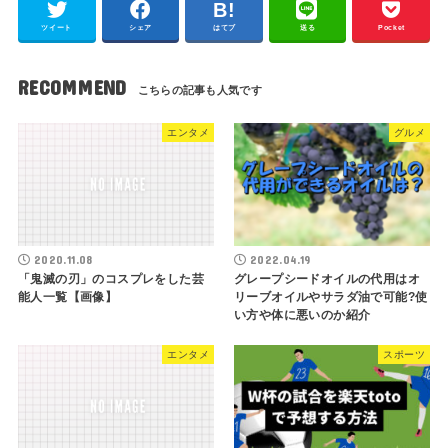
ツイート
シェア
はてブ
送る
Pocket
RECOMMEND
エンタメ
グルメ
2020.11.08
2022.04.19
「鬼滅の刃」のコスプレをした芸
グレープシードオイルの代用はオ
能人一覧【画像】
リーブオイルやサラダ油で可能?使
い方や体に悪いのか紹介
エンタメ
スポーツ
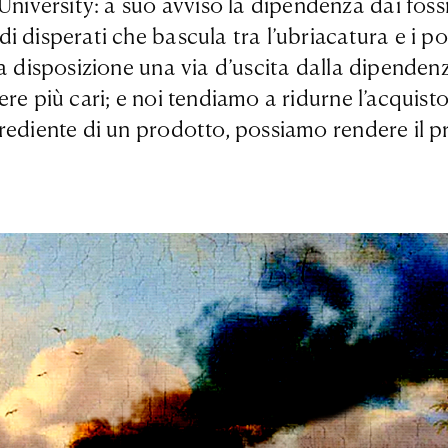
ersity: a suo avviso la dipendenza dai fossili
i disperati che bascula tra l’ubriacatura e i p
a disposizione una via d’uscita dalla dipendenza
re più cari; e noi tendiamo a ridurne l’acquisto
rediente di un prodotto, possiamo rendere il p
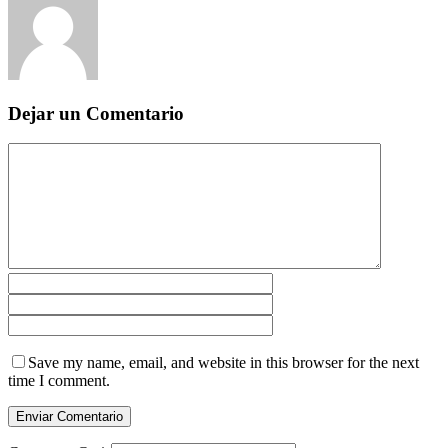
Dejar un Comentario
Save my name, email, and website in this browser for the next
time I comment.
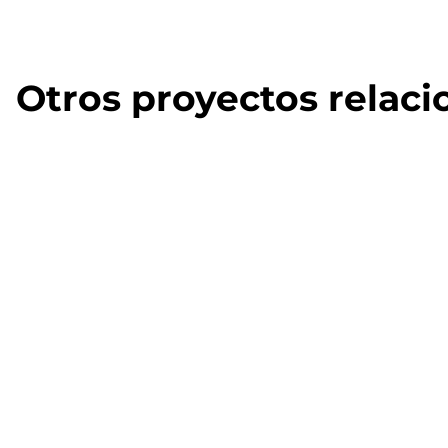
Otros proyectos relac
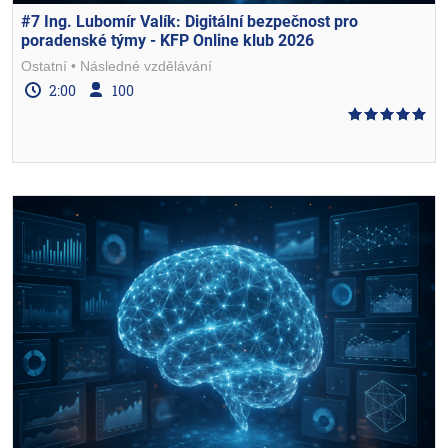
#7 Ing. Lubomír Valík: Digitální bezpečnost pro
poradenské týmy - KFP Online klub 2026
Ostatní
Následné vzdělávání
2:00
100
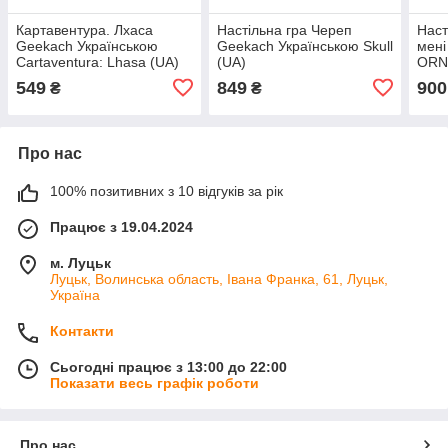
Картавентура. Лхаса
Настільна гра Череп
Наст
Geekach Українською
Geekach Українською Skull
мені
Cartaventura: Lhasa (UA)
(UA)
ORNE
Настільна гра
549
849
900
₴
₴
Про нас
100% позитивних з 10 відгуків за рік
Працює з 19.04.2024
м. Луцьк
Луцьк, Волинська область, Івана Франка, 61, Луцьк,
Україна
Контакти
Сьогодні працює з 13:00 до 22:00
Показати весь графік роботи
Про нас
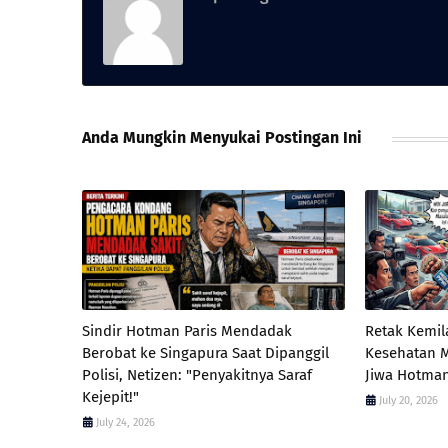
Anda Mungkin Menyukai Postingan Ini
​Sindir Hotman Paris Mendadak
Retak Kemil
Berobat ke Singapura Saat Dipanggil
Kesehatan 
Polisi, Netizen: "Penyakitnya Saraf
Jiwa Hotman
Kejepit!"
July 20, 2026
July 24, 2026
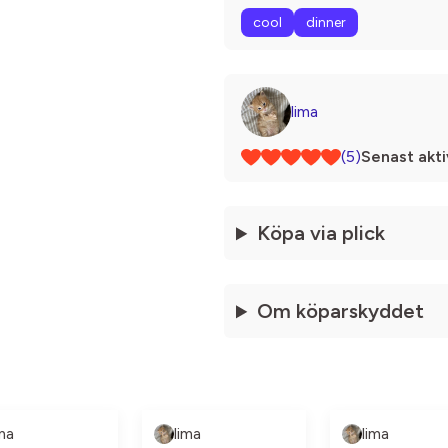
cool
dinner
lima
(5)
Senast akti
Köpa via plick
Om köparskyddet
ima
lima
lima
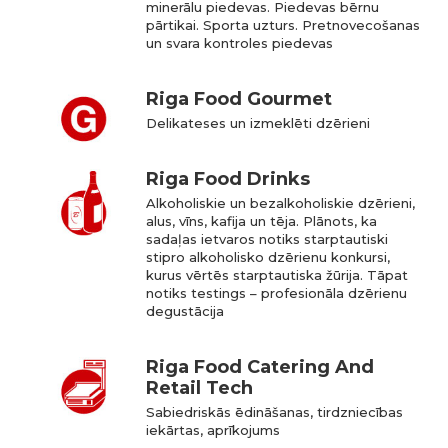
minerālu piedevas. Piedevas bērnu
pārtikai. Sporta uzturs. Pretnovecošanas
un svara kontroles piedevas
Riga Food Gourmet
Delikateses un izmeklēti dzērieni
Riga Food Drinks
Alkoholiskie un bezalkoholiskie dzērieni,
alus, vīns, kafija un tēja. Plānots, ka
sadaļas ietvaros notiks starptautiski
stipro alkoholisko dzērienu konkursi,
kurus vērtēs starptautiska žūrija. Tāpat
notiks testings – profesionāla dzērienu
degustācija
Riga Food Catering And
Retail Tech
Sabiedriskās ēdināšanas, tirdzniecības
iekārtas, aprīkojums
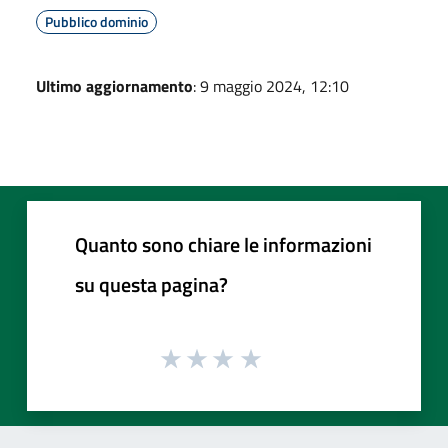
Pubblico dominio
Ultimo aggiornamento
: 9 maggio 2024, 12:10
Quanto sono chiare le informazioni
su questa pagina?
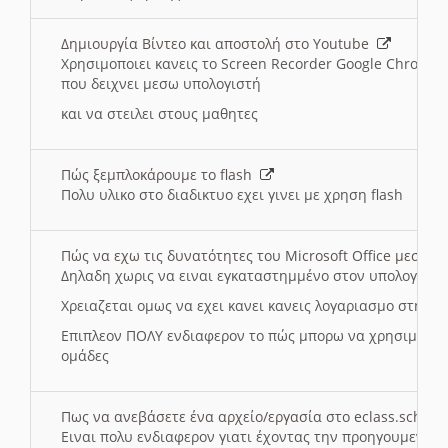
Δημιουργία Βίντεο και αποστολή στο Youtube
Χρησιμοποιει κανεις το Screen Recorder Google Chrome γ
που δειχνει μεσω υπολογιστή
και να στειλει στους μαθητες
Πώς ξεμπλοκάρουμε το flash
Πολυ υλικο στο διαδικτυο εχει γινει με χρηση flash
Πώς να εχω τις δυνατότητες του Microsoft Office μεσω 
Δηλαδη χωρις να ειναι εγκαταστημμένο στον υπολογιστή
Χρειαζεται ομως να εχει κανει κανεις λογαριασμο στη Mic
Επιπλεον ΠΟΛΥ ενδιαφερον το πώς μπορω να χρησιμοποι
ομάδες
Πως να ανεβάσετε ένα αρχείο/εργασία στο eclass.sch.gr
Ειναι πολυ ενδιαφερον γιατι έχοντας την προηγουμενη γ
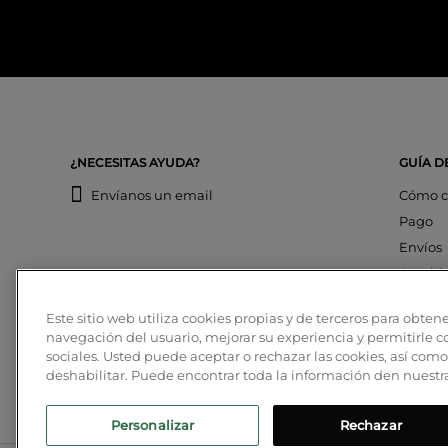
¿NECESITAS AYUDA?
GUÍA D
Envíanos un email
Cómo c
Pago
Envíos
Cambi
Devolu
Este sitio web utiliza cookies propias y de terceros para obtene
Cancel
navegación del usuario, mejorar su experiencia y permitirle 
Mi cue
sociales. Usted puede aceptar o rechazar las cookies, así como
deshabilitar. Puede encontrar toda la información den nuest
Pago c
Personalizar
Rechazar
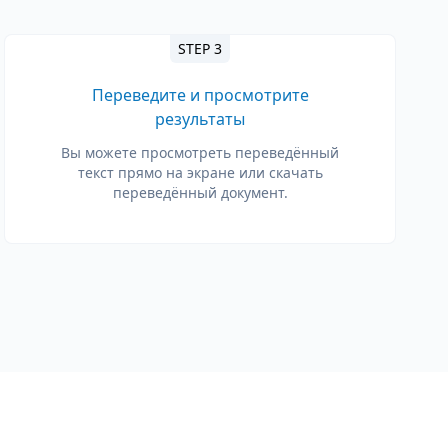
STEP 3
Переведите и просмотрите
результаты
Вы можете просмотреть переведённый
текст прямо на экране или скачать
переведённый документ.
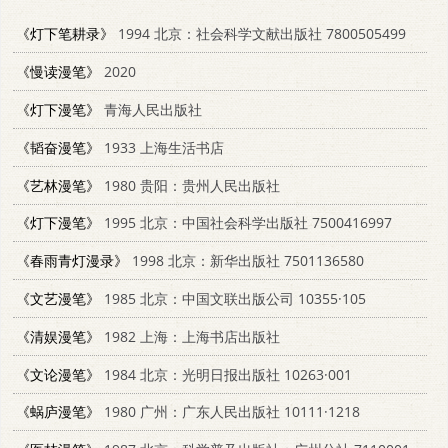
《灯下笔耕录》
1994 北京：社会科学文献出版社 7800505499
《慢读漫笔》
2020
《灯下漫笔》
青海人民出版社
《韬奋漫笔》
1933 上海生活书店
《艺林漫笔》
1980 贵阳：贵州人民出版社
《灯下漫笔》
1995 北京：中国社会科学出版社 7500416997
《春雨青灯漫录》
1998 北京：新华出版社 7501136580
《文艺漫笔》
1985 北京：中国文联出版公司 10355·105
《清娱漫笔》
1982 上海：上海书店出版社
《文论漫笔》
1984 北京：光明日报出版社 10263·001
《蜗庐漫笔》
1980 广州：广东人民出版社 10111·1218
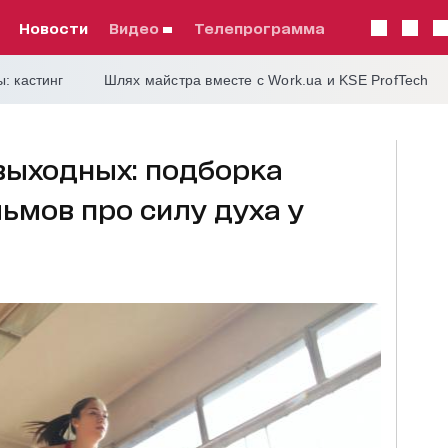
Новости
видео
телепрограмма
: кастинг
Шлях майстра вместе с Work.ua и KSE ProfTech
выходных: подборка
мов про силу духа у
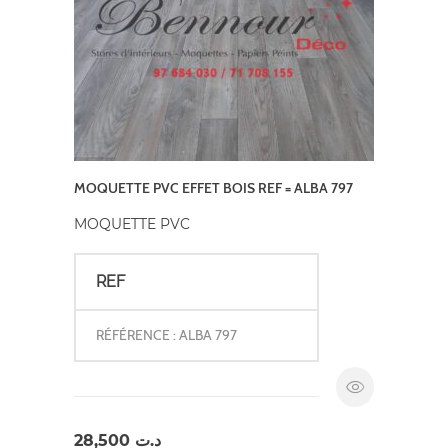
MOQUETTE PVC EFFET BOIS REF = ALBA 797
MOQUETTE PVC
REF
RÉFÉRENCE : ALBA 797
28,500
د.ت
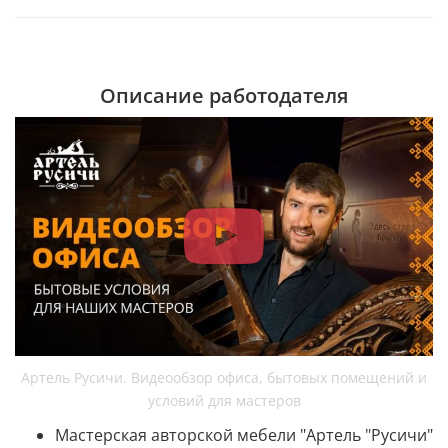
Описание работодателя
Артель Русичи. Видеообзор офиса, бытовых помещений и
условий для мастеров
Мастерская авторской мебели "Артель "Русичи"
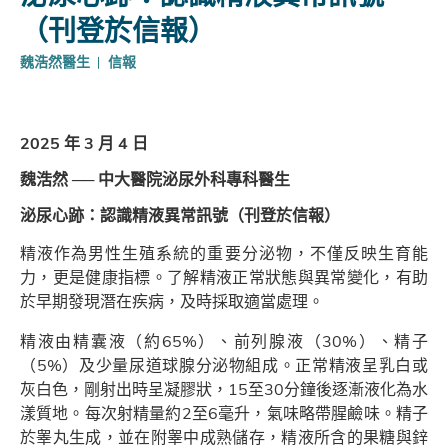
（刊登於信報）
魏浩然醫生
信報
2025 年 3 月 4 日
魏浩然 ── 中大醫院泌尿外科專科醫生
泌尿心跡：認識精液異常訊號（刊登於信報）
精液作為男性生殖系統的重要分泌物，不僅反映生育能
力，更是健康指標。了解精液正常狀態與異常變化，有助
於早期發現潛在疾病，及時採取適當處理。
精液由精囊液（約65%）、前列腺液（30%）、精子
（5%）及少量尿道球腺分泌物組成。正常精液呈乳白或
灰白色，剛射出時呈凝膠狀，15至30分鐘後逐漸液化為水
漾質地。每次射精量約2至6毫升，氣味略帶腥鹼味。精子
於睾丸生成，並在附睾中成熟儲存，精液所含的果糖與鋅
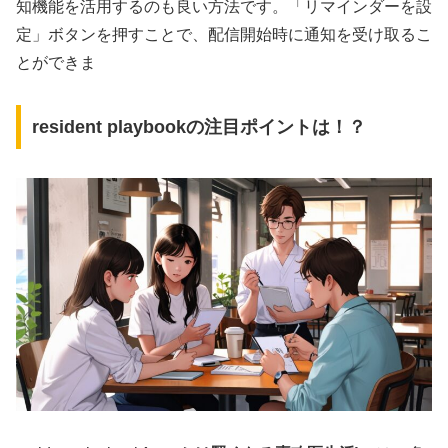
知機能を活用するのも良い方法です。「リマインダーを設
定」ボタンを押すことで、配信開始時に通知を受け取るこ
とができま
resident playbookの注目ポイントは！？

------------------------------------

» **Directions**: Return the lines from the one that contains "RÉFÉRENCE : ALBA 797" through the final line of the listing above, inclusive. Transcribe them exactly and drop the pictures.

» **Answer below**:
RÉFÉRENCE : ALBA 797
28,500
د.ت
Описание работодателя
Артель Русичи. Видеообзор офиса, бытовых помещений и
условий для мастеров
Мастерская авторской мебели "Артель "Русичи"
（刊登於信報）
魏浩然醫生
信報
2025 年 3 月 4 日
魏浩然 ── 中大醫院泌尿外科專科醫生
泌尿心跡：認識精液異常訊號（刊登於信報）
精液作為男性生殖系統的重要分泌物，不僅反映生育能
力，更是健康指標。了解精液正常狀態與異常變化，有助
於早期發現潛在疾病，及時採取適當處理。
精液由精囊液（約65%）、前列腺液（30%）、精子
（5%）及少量尿道球腺分泌物組成。正常精液呈乳白或
灰白色，剛射出時呈凝膠狀，15至30分鐘後逐漸液化為水
漾質地。每次射精量約2至6毫升，氣味略帶腥鹼味。精子
於睾丸生成，並在附睾中成熟儲存，精液所含的果糖與鋅
知機能を活用するのも良い方法です。「リマインダーを設
定」ボタンを押すことで、配信開始時に通知を受け取るこ
とができま
resident playbookの注目ポイントは！？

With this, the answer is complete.